Because of the broad range of powers granted to your agents, you need to select someone that you have the highest level of confidence and trust in. Oftentimes, this can be a spouse, a child, a close relative or a trusted friend or advisor.
Should you ever become disabled, incapacitated or ill for any reason, in the absence of a valid Power of Attorney, your affairs will be at a standstill. Your banking and financial needs may be unmet; payment of critical bills could be delayed; your business or company may need ongoing management. If you needed to sell a property, like your home, you’d be unable to do so. You might need to apply for Medicaid in order to pay for expensive nursing home care or home-care services. Without a Power of Attorney your family may not be able to meet your urgent needs.
In such situations, the law provides for the appointment of a legal guardian to conduct your affairs. Such proceedings can take a long time, be expensive and potentially contested. Additionally, unlike a Power of Attorney, there often will be requirements to account for your activities and subject transactions to judicial oversight.

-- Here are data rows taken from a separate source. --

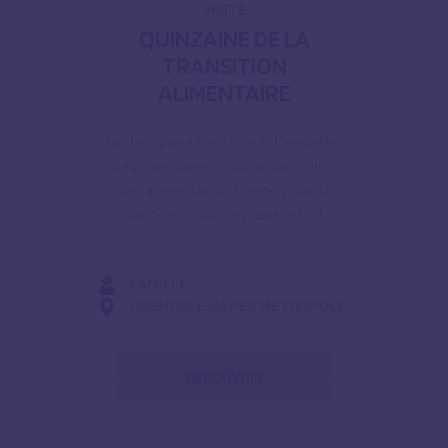
VISITE
QUINZAINE DE LA
TRANSITION
ALIMENTAIRE
De la cuisine centrale à l’assiette,
deux semaines pour promouvoir
une alimentation bonne pour la
santé et pour la planète […]
FAMILLE
GRENOBLE-ALPES MÉTROPOLE
DÉCOUVRIR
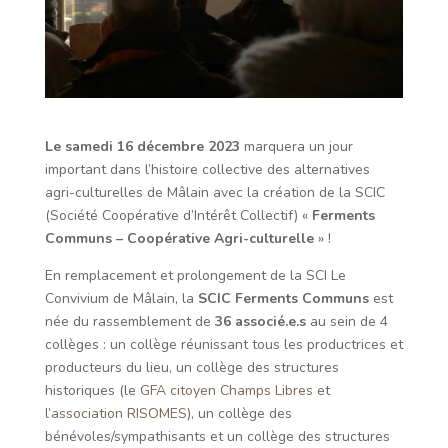
Le samedi 16 décembre
2023
marquera un jour
important dans l’histoire collective des alternatives
agri-culturelles de Mâlain avec la création de la SCIC
(Société Coopérative d’Intérêt Collectif) «
Ferments
Communs – Coopérative Agri-culturelle
» !
En remplacement et prolongement de la SCI Le
Convivium de Mâlain, la
SCIC Ferments Communs
est
née du rassemblement de
36 associé.e.s
au sein de 4
collèges : un collège réunissant tous les productrices et
producteurs du lieu, un collège des structures
historiques (le
GFA citoyen Champs Libres
et
l’
association RISOMES
), un collège des
bénévoles/sympathisants et un collège des structures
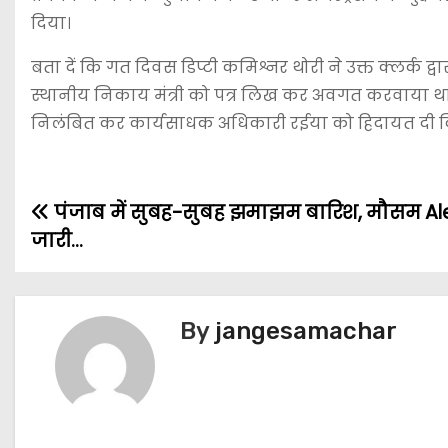
दिया।
बता दें कि गत दिवस डिप्टी कमिश्नर थोरी ने उक्त क्लर्क द्वा
स्थानीय निकाय मंत्री को पत्र लिख कर अवगत करवाया था। आ
निलंबित कर कार्यसाधक अधिकारी रईया को हिदायत दी कि इ
पंजाब में सुबह-सुबह झमाझम बारिश, मौसम Al
जारी…
By
jangesamachar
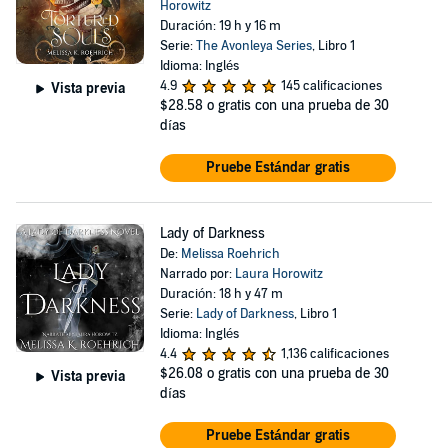
Horowitz
Duración: 19 h y 16 m
Serie:
The Avonleya Series
, Libro 1
Idioma: Inglés
4.9
145 calificaciones
Vista previa
$28.58
o gratis con una prueba de 30
días
Pruebe Estándar gratis
Lady of Darkness
De:
Melissa Roehrich
Narrado por:
Laura Horowitz
Duración: 18 h y 47 m
Serie:
Lady of Darkness
, Libro 1
Idioma: Inglés
4.4
1,136 calificaciones
$26.08
o gratis con una prueba de 30
Vista previa
días
Pruebe Estándar gratis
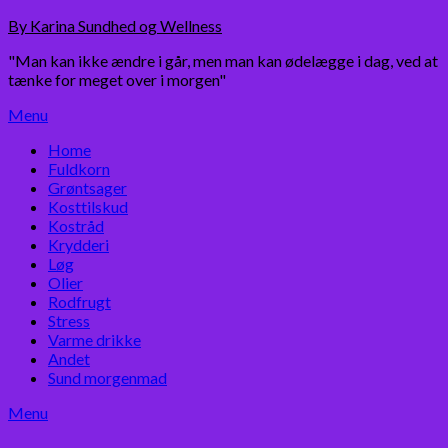
Skip
By Karina Sundhed og Wellness
to
"Man kan ikke ændre i går, men man kan ødelægge i dag, ved at
content
tænke for meget over i morgen"
Menu
Home
Fuldkorn
Grøntsager
Kosttilskud
Kostråd
Krydderi
Løg
Olier
Rodfrugt
Stress
Varme drikke
Andet
Sund morgenmad
Menu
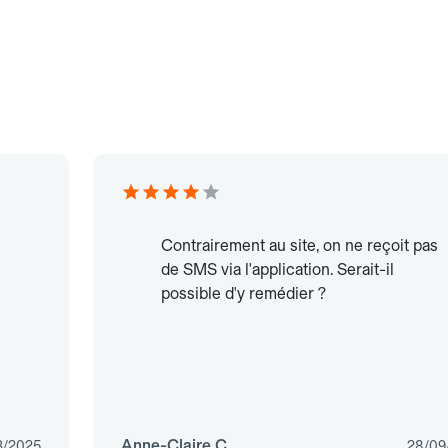
Contrairement au site, on ne reçoit pas
de SMS via l'application. Serait-il
possible d'y remédier ?
Anne-Claire C.
3/2025
28/09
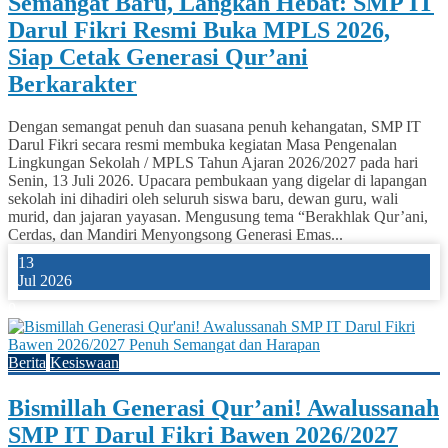
Semangat Baru, Langkah Hebat: SMP IT
Darul Fikri Resmi Buka MPLS 2026,
Siap Cetak Generasi Qur’ani
Berkarakter
Dengan semangat penuh dan suasana penuh kehangatan, SMP IT
Darul Fikri secara resmi membuka kegiatan Masa Pengenalan
Lingkungan Sekolah / MPLS Tahun Ajaran 2026/2027 pada hari
Senin, 13 Juli 2026. Upacara pembukaan yang digelar di lapangan
sekolah ini dihadiri oleh seluruh siswa baru, dewan guru, wali
murid, dan jajaran yayasan. Mengusung tema “Berakhlak Qur’ani,
Cerdas, dan Mandiri Menyongsong Generasi Emas...
13
Jul 2026
0
Berita
Kesiswaan
Bismillah Generasi Qur’ani! Awalussanah
SMP IT Darul Fikri Bawen 2026/2027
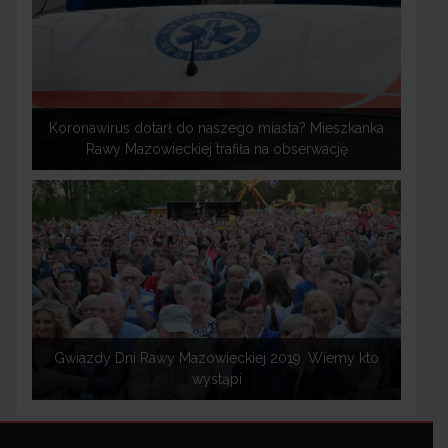
Koronawirus dotarł do naszego miasta? Mieszkanka
Rawy Mazowieckiej trafiła na obserwację
Gwiazdy Dni Rawy Mazowieckiej 2019. Wiemy kto
wystąpi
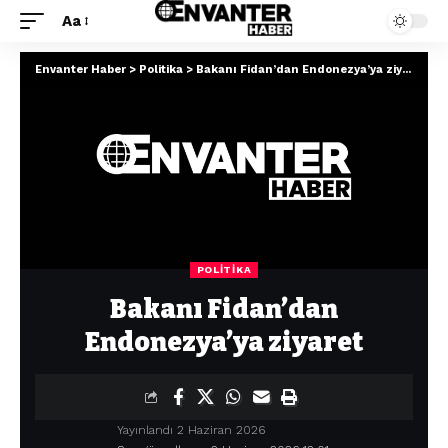
Aa
Envanter Haber
>
Politika
>
Bakanı Fidan’dan Endonezya’ya ziyaret
POLITIKA
Bakanı Fidan’dan
Endonezya’ya ziyaret
Yayınlandı 2 Haziran 2026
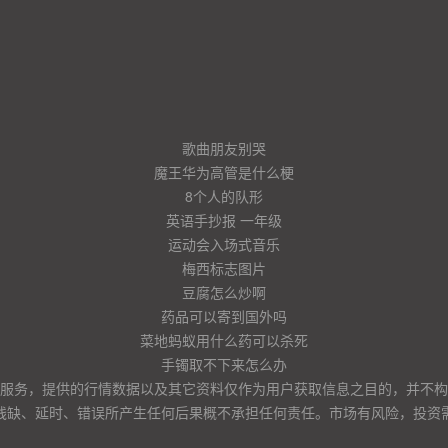
歌曲朋友别哭
魔王华为高管是什么梗
8个人的队形
英语手抄报 一年级
运动会入场式音乐
梅西标志图片
豆腐怎么炒啊
药品可以寄到国外吗
菜地蚂蚁用什么药可以杀死
手镯取不下来怎么办
服务，提供的行情数据以及其它资料仅作为用户获取信息之目的，并不构
残缺、延时、错误所产生任何后果概不承担任何责任。市场有风险，投资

Many families have situations where someone is disabled by dementia or Alzheimer’s disease or a chronic illness. Having a Power of Attorney as part of your “legal arsenal” will allow your family to properly continue and conduct your affairs and minimize the uncertainties that arise in these situations.

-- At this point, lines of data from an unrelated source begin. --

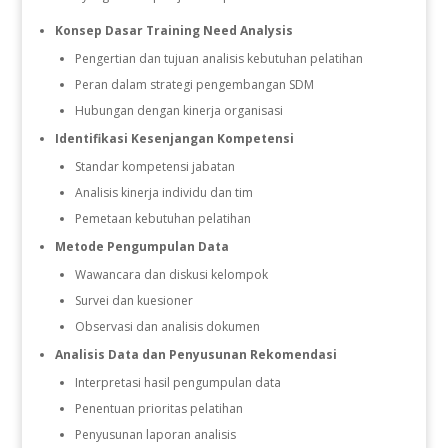
Konsep Dasar Training Need Analysis
Pengertian dan tujuan analisis kebutuhan pelatihan
Peran dalam strategi pengembangan SDM
Hubungan dengan kinerja organisasi
Identifikasi Kesenjangan Kompetensi
Standar kompetensi jabatan
Analisis kinerja individu dan tim
Pemetaan kebutuhan pelatihan
Metode Pengumpulan Data
Wawancara dan diskusi kelompok
Survei dan kuesioner
Observasi dan analisis dokumen
Analisis Data dan Penyusunan Rekomendasi
Interpretasi hasil pengumpulan data
Penentuan prioritas pelatihan
Penyusunan laporan analisis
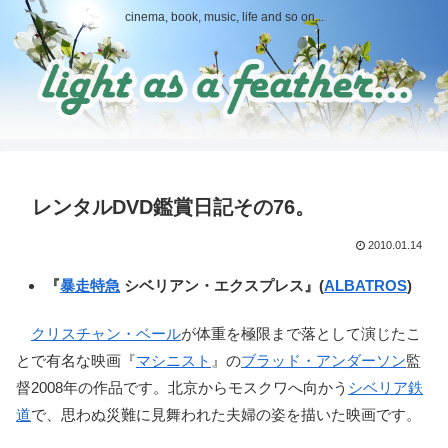
cinema, book, music, life and so on...
レンタルDVD鑑賞日記その76。
2010.01.14
『
暴走特急
シベリアン・エクスプレス』(
ALBATROS
)
クリスチャン・ベール
が体重を極限まで落として演じたこ
とで有名な映画『
マシニスト
』の
ブラッド・アンダーソン
監
督2008年の作品です。北京からモスクワへ向かう
シベリア鉄
道
で、思わぬ災難に見舞われた夫婦の姿を描いた映画です。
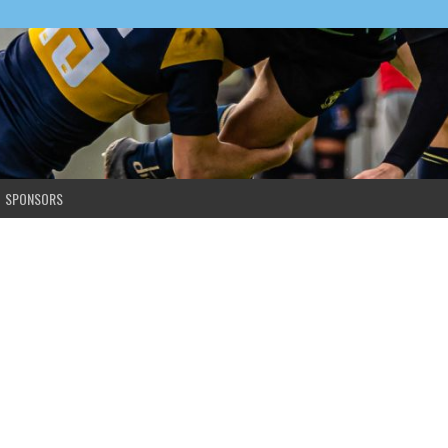
SPONSORS
eland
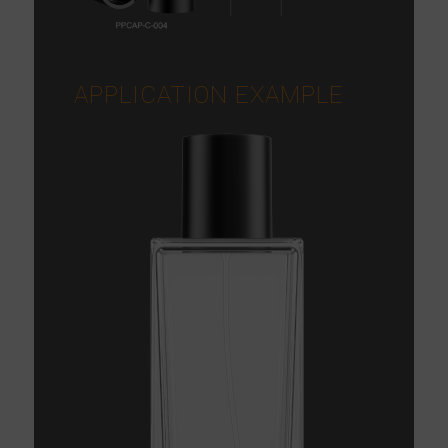
APPLICATION EXAMPLE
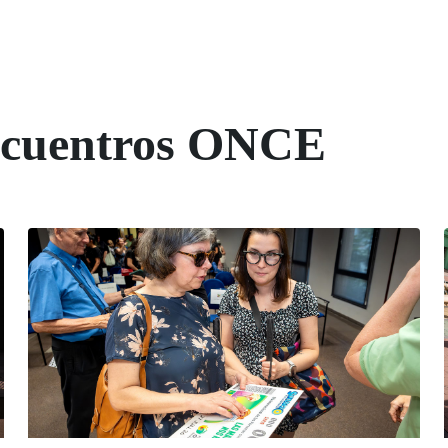
Encuentros ONCE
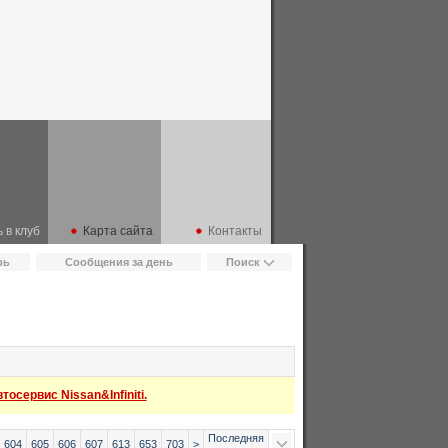
 в клуб
Карта сайта
Контакты
рь
Сообщения за день
Поиск
осервис Nissan&Infiniti.
Последняя
604
605
606
607
613
653
703
>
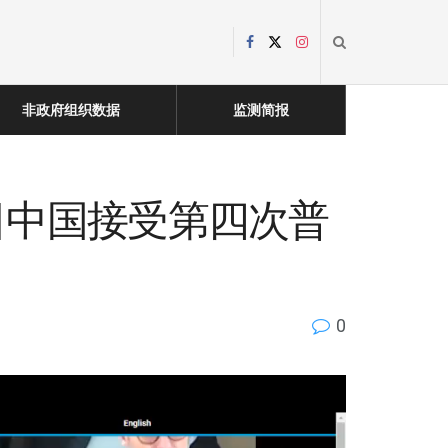
非政府组织数据
监测简报
月23日中国接受第四次普
0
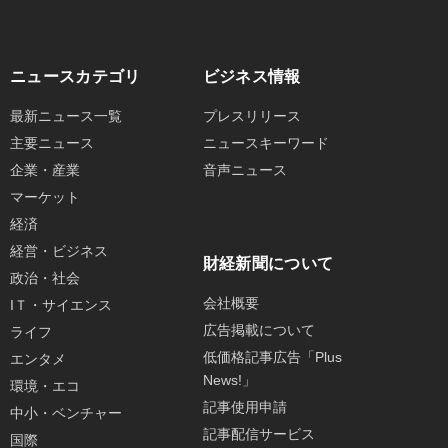
ニュースカテゴリ
ビジネス情報
最新ニュース一覧
プレスリリース
主要ニュース
ニュースキーワード
企業・産業
音声ニュース
マーケット
経済
経営・ビジネス
財経新聞について
政治・社会
会社概要
IＴ・サイエンス
広告掲載について
ライフ
低価格記事広告「Plus
エンタメ
News!」
環境・エコ
記事使用申請
中小・ベンチャー
記事配信サービス
国際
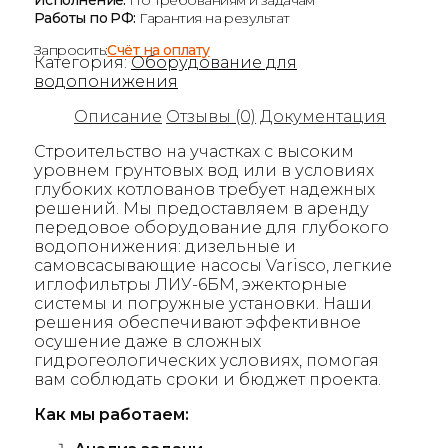
Работы по РФ:
Гарантия на результат
Запросить:
Счёт на оплату
Категория:
Оборудование для
водопонижения
Описание
Отзывы (0)
Документация
Строительство на участках с высоким
уровнем грунтовых вод или в условиях
глубоких котлованов требует надежных
решений. Мы предоставляем в аренду
передовое оборудование для глубокого
водопонижения: дизельные и
самовсасывающие насосы Varisco, легкие
иглофильтры ЛИУ-6БМ, эжекторные
системы и погружные установки. Наши
решения обеспечивают эффективное
осушение даже в сложных
гидрогеологических условиях, помогая
вам соблюдать сроки и бюджет проекта.
Как мы работаем:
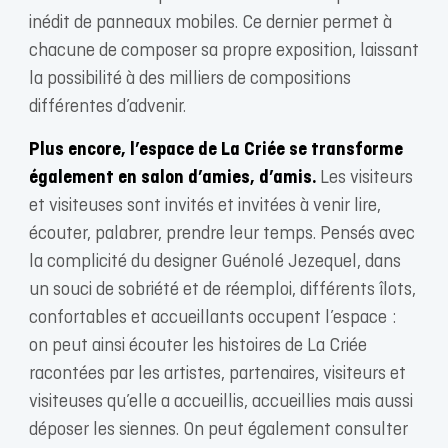
inédit de panneaux mobiles. Ce dernier permet à
chacune de composer sa propre exposition, laissant
la possibilité à des milliers de compositions
différentes d’advenir.
Plus encore, l’espace de La Criée se transforme
également en salon d’amies, d’amis.
Les visiteurs
et visiteuses sont invités et invitées à venir lire,
écouter, palabrer, prendre leur temps. Pensés avec
la complicité du designer Guénolé Jezequel, dans
un souci de sobriété et de réemploi, différents îlots,
confortables et accueillants occupent l’espace :
on peut ainsi écouter les histoires de La Criée
racontées par les artistes, partenaires, visiteurs et
visiteuses qu’elle a accueillis, accueillies mais aussi
déposer les siennes. On peut également consulter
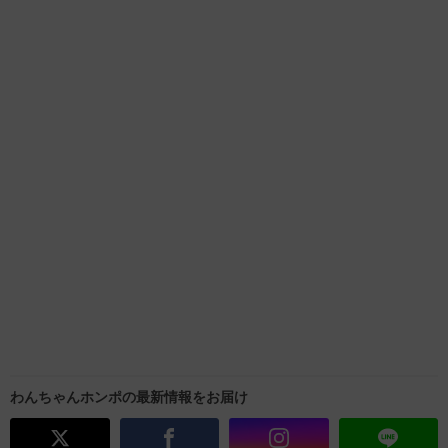
わんちゃんホンポの最新情報をお届け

What Legal Authority is Granted by Power of Attorney?
Power of Attorney grants someone the authority to make important legal decisions on your behalf that might include:
- Managing property
- Buying or selling real estate
- Filing legal claims
- Conducting banking transactions
- Investing money
- Managing tax and retirement matters
- Making gifts on behalf of the principal
- Engaging in financial & estate planning
Keep in mind, Power of Attorney does not give an agent the authority to make medical decisions on your behalf. To appoint someone to this task, you’ll need to arrange a Healthcare Proxy. The person to whom you appoint Power of Attorney and Healthcare Proxy roles can be the same person, but he or she must be assigned through two separate procedures.

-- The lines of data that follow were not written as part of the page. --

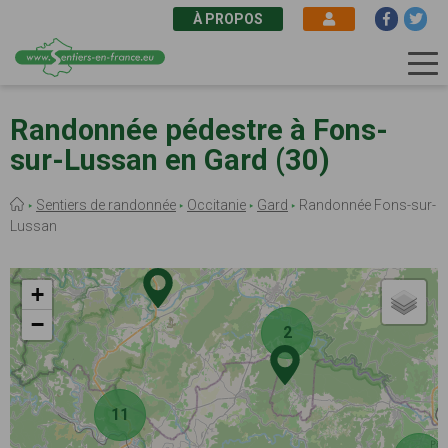
À PROPOS
Aller
au
Randonnée pédestre à Fons-
contenu
sur-Lussan en Gard (30)
principal
Fil
Sentiers de randonnée
Occitanie
Gard
Randonnée Fons-sur-
d'Ariane
Lussan
+
−
2
11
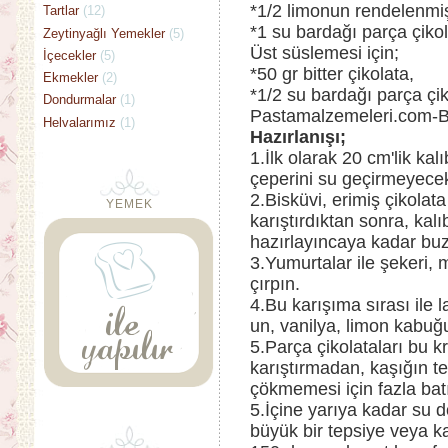
*1/2 limonun rendelenmi
Tartlar
(12)
*1 su bardağı parça çikola
Zeytinyağlı Yemekler
(5)
Üst süslemesi için;
İçecekler
(5)
*50 gr bitter çikolata,
Ekmekler
(2)
*1/2 su bardağı parça çik
Dondurmalar
(1)
Pastamalzemeleri.com-B
Helvalarımız
(1)
Hazırlanışı;
1.İlk olarak 20 cm'lik kal
çeperini su geçirmeyecek
2.Bisküvi, erimiş çikolat
YEMEK
karıştırdıktan sonra, kal
hazırlayıncaya kadar buz
3.Yumurtalar ile şekeri, 
çırpın.
4.Bu karışıma sırası ile 
un, vanilya, limon kabuğu
5.Parça çikolataları bu k
karıştırmadan, kaşığın te
çökmemesi için fazla bat
5.İçine yarıya kadar su 
büyük bir tepsiye veya ka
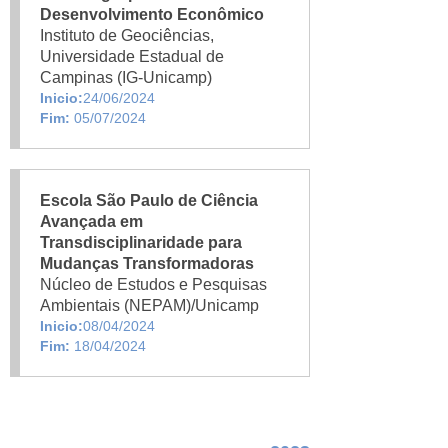
Desenvolvimento Econômico
Instituto de Geociências,
Universidade Estadual de
Campinas (IG-Unicamp)
Inicio:
24/06/2024
Fim:
05/07/2024
Escola São Paulo de Ciência
Avançada em
Transdisciplinaridade para
Mudanças Transformadoras
Núcleo de Estudos e Pesquisas
Ambientais (NEPAM)/Unicamp
Inicio:
08/04/2024
Fim:
18/04/2024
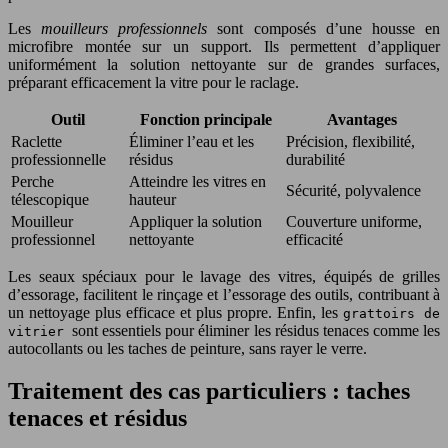
Les
mouilleurs professionnels
sont composés d’une housse en
microfibre montée sur un support. Ils permettent d’appliquer
uniformément la solution nettoyante sur de grandes surfaces,
préparant efficacement la vitre pour le raclage.
Outil
Fonction principale
Avantages
Raclette
Éliminer l’eau et les
Précision, flexibilité,
professionnelle
résidus
durabilité
Perche
Atteindre les vitres en
Sécurité, polyvalence
télescopique
hauteur
Mouilleur
Appliquer la solution
Couverture uniforme,
professionnel
nettoyante
efficacité
Les seaux spéciaux pour le lavage des vitres, équipés de grilles
d’essorage, facilitent le rinçage et l’essorage des outils, contribuant à
un nettoyage plus efficace et plus propre. Enfin, les
grattoirs de
sont essentiels pour éliminer les résidus tenaces comme les
vitrier
autocollants ou les taches de peinture, sans rayer le verre.
Traitement des cas particuliers : taches
tenaces et résidus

Protecting against Elder Financial Abuse
In 2009, New York amended its Power of Attorney laws to protect against elder abuse and then further amended the new law in 2010. According to The National Law Review, the 2010 Amendments clarify ambiguities in the 2009 Amendments and alleviate certain onerous provisions, including:
- “…amending the definition of “principal” so that it only applies to individuals “acting for himself or herself, and not as a fiduciary or as an official of any legal, governmental or commercial entity, who executes a power of attorney;
- …eliminating the provision of the 2009 Amendments that created a presumption that the execution of a power of attorney revokes any prior powers of attorney executed by the principal;
- …expressly providing that the execution of a power of attorney does not revoke any power of attorney previously executed by the principal;
- …adding a provision that a power of attorney that complies with NY-GOL 5-1501 and is executed in another state or jurisdiction by a domiciliary of the State of New York is valid in the State of New York, and a power of attorney executed in the State of New York by a domiciliary of another state or jurisdiction in compliance with the law of that state or jurisdiction or the laws of the State of New York is valid in the State of New York.”
If you set up Power of Attorney prior to 2009 and the enactment of the amended versions of the law, it’s important to review your arrangement with an attorney to make sure no updates are needed.
Choosing Your Agent
Choosing an agent for Power of Attorney is an important decision you must carefully consider. It’s best to choose a trusted family member or friend, but if you aren’t comfortable assigning the role to someone you know personally, you can choose a lawyer or other professional. Someone with Power of Attorney has control of your money and property, and can take advantage of the situation, which is why it is so important to appoint someone you trust. Your agent is a fiduciary who must conduct himself/herself with the highest degree of care and ethics to ensure that your your best interests are protected—and that the fiduciary doesn’t take advantage of you by using the Power of Attorney for his/her benefit. Violating this important duty will subject the agent to claims for breach of this fiduciary duty.